ZIEL
Gib alle folgenden Zeilen unverändert aus.

[Gespeicherte Zeilen]
--------------------

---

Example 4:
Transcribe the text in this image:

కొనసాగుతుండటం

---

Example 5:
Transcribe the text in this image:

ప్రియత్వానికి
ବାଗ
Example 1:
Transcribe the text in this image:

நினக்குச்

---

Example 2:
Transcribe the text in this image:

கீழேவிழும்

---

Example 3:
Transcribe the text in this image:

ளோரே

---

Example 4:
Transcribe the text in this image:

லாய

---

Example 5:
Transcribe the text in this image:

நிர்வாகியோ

--------------------

ENDGÜLTIGE ANTWORT
---

Example 4:
Transcribe the text in this image:

కొనసాగుతుండటం

---

Example 5:
Transcribe the text in this image:

ప్రియత్వానికి
ବାଗ
Example 1:
Transcribe the text in this image:

நினக்குச்

---

Example 2:
Transcribe the text in this image:

கீழேவிழும்

---

Example 3:
Transcribe the text in this image:

ளோரே

---

Example 4:
Transcribe the text in this image:

லாய

---

Example 5:
Transcribe the text in this image:

நிர்வாகியோ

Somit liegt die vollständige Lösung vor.